Baik melalui perlawanan damai atau cara lain, status quo akan berubah, salah satunya karena hal ini harus terjadi: struktur yang telah diputarbalikkan ini tidak dapat berdiri sendiri selamanya. Upaya besar AIPAC untuk menggagalkan kesepakatan Iran telah membuahkan hasil kekalahan yang memalukan dan itu hanyalah gambaran dari apa yang, cepat atau lambat, akan terjadi di masa depan. Lagipula, pemuda Amerika, termasuk generasi muda Yahudi, semakin menentang dominasi Israel atas tanah Palestina, dan semakin mendukung gerakan boikot. Selain itu, perimbangan kekuatan di kawasan juga sedang bergeser. Kita tidak tahu bagaimana Rusia, Tiongkok, Turki, dan Iran akan beroperasi di sana pada tahun-tahun mendatang, namun di tengah kekacauan yang sedang berlangsung, pengaruh AS pasti akan berkurang seiring berjalannya waktu. Seperti yang dikatakan oleh seorang anggota keluarga terkemuka di Gaza kepada saya beberapa tahun yang lalu: “Apakah Israel berpikir Amerika akan selalu melindungi mereka, selalu memberi mereka senjata, dan bahwa mereka akan selalu menjadi kekuatan terbesar di Timur Tengah? Apakah mereka benar-benar berharap dapat mempertahankan kekuasaan ini selamanya?”

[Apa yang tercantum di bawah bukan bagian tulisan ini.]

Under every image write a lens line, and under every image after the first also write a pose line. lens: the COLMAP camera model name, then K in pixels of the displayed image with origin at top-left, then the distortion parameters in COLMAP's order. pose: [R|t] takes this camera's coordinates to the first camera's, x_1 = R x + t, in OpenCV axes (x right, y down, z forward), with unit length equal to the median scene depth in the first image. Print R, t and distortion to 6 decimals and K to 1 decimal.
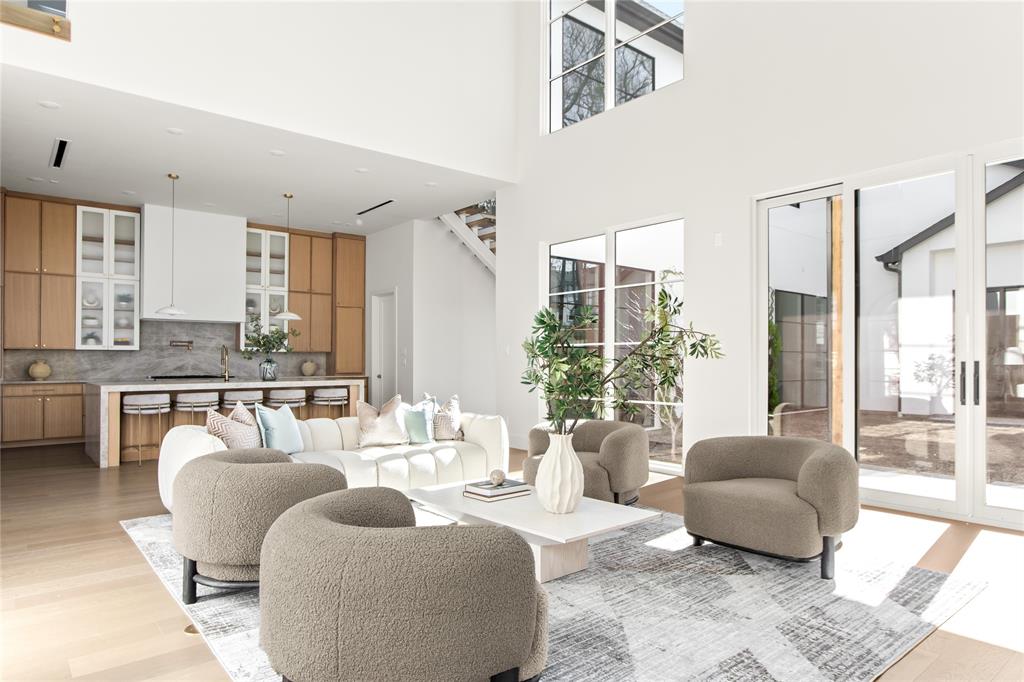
lens RADIAL K [[616.1, 0, 509.5], [0, 616.1, 351.2], [0, 0, 1]] dist [0.008271, 0.003776]
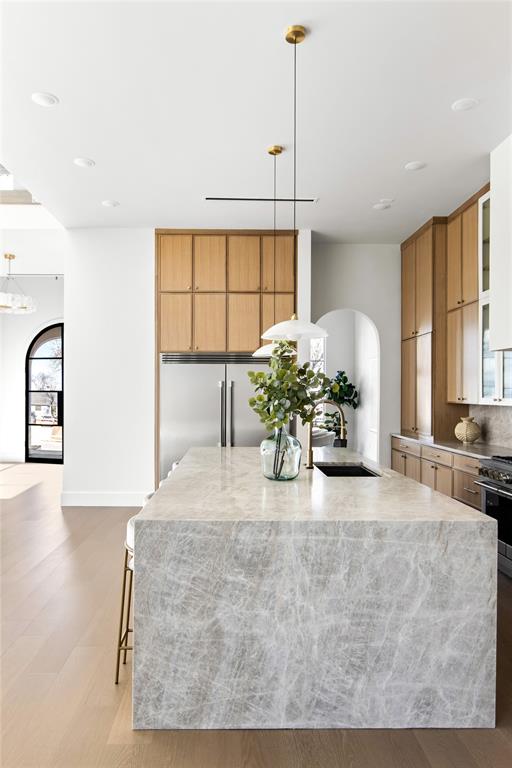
lens RADIAL K [[539.2, 0, 256.3], [0, 539.2, 387.6], [0, 0, 1]] dist [-0.009842, -0.000440]
pose [[-0.610644, -0.008765, -0.791857, -0.055507], [0.009663, 0.999782, -0.018518, -0.011438], [0.791846, -0.018959, -0.610426, 1.023280]]
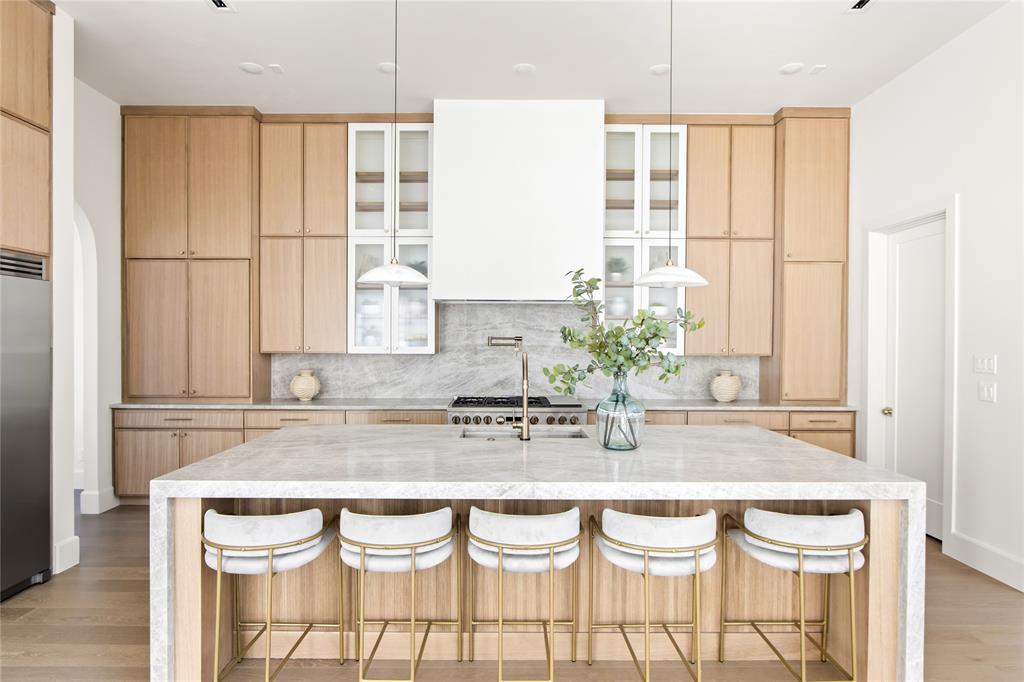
lens RADIAL K [[560.1, 0, 501.1], [0, 560.1, 341.9], [0, 0, 1]] dist [-0.006226, -0.000376]
pose [[0.768878, 0.007384, -0.639353, -0.189417], [0.004329, 0.999850, 0.016753, -0.020393], [0.639381, -0.015649, 0.768731, 0.577869]]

Sebuah balada rakyat Arab yang populer, El Helwa Di, menjanjikan seorang anak miskin yang telah menyerahkan hidupnya di tangan Tuhan: “Dengan kesabaran, perubahan akan datang. Semuanya akan menjadi lebih baik.”
Mungkin pada akhirnya akan berguna untuk meninggalkan ilusi solusi dua negara yang sudah final, setidaknya seperti yang dibayangkan dalam proses Oslo. Dalam bahasa perjanjian tersebut, kata “kebebasan” dan “kemerdekaan” tidak pernah muncul, sedangkan “keamanan” disebutkan sebanyak 12 kali.
Dalam rezim yang semakin mengurung diri, Israel terus-menerus merusak kedaulatan Palestina, dibantu dan didukung oleh persetujuan Amerika terhadap proyek pemukiman Israel yang sedang berlangsung. Setidaknya saat ini ada peluang untuk meletakkan dasar bagi solusi baru yang didasarkan pada hak asasi manusia, kebebasan bergerak, penghentian total pembangunan pemukiman, dan akses yang setara terhadap tanah, air, dan tempat ibadah. Hal ini harus didasarkan pada realitas baru, yang diciptakan oleh Israel dan Amerika Serikat. Anggap saja ini sebagai solusi satu negara.
Sandy Tolan, a TomDispatch reguler, adalah penulis buku terlaris internasional, Pohon Lemon, dan yang terkenal Anak-anak Batu tentang impian seorang warga Palestina untuk mendirikan sekolah musik di bawah pendudukan militer Israel. Dia telah melaporkan di lebih dari 35 negara dan menjadi profesor di Sekolah Jurnalisme dan Komunikasi Annenberg di USC. Situs webnya adalah sandytolan.com, akun Twitter-nya, @sandy_tolan.
Artikel ini pertama kali muncul di TomDispatch.com, sebuah weblog dari Nation Institute, yang menawarkan aliran sumber, berita, dan opini alternatif dari Tom Engelhardt, editor lama di bidang penerbitan, salah satu pendiri American Empire Project, penulis buku Akhir Budaya Kemenangan, seperti sebuah novel, Hari-Hari Terakhir Penerbitan. Buku terakhirnya adalah Shadow Government: Surveillance, Secret Wars, dan Global Security State di Dunia Bertunggal-Superpower (Buku Haymarket).
ZNetwork didanai semata-mata melalui kemurahan hati para pembacanya.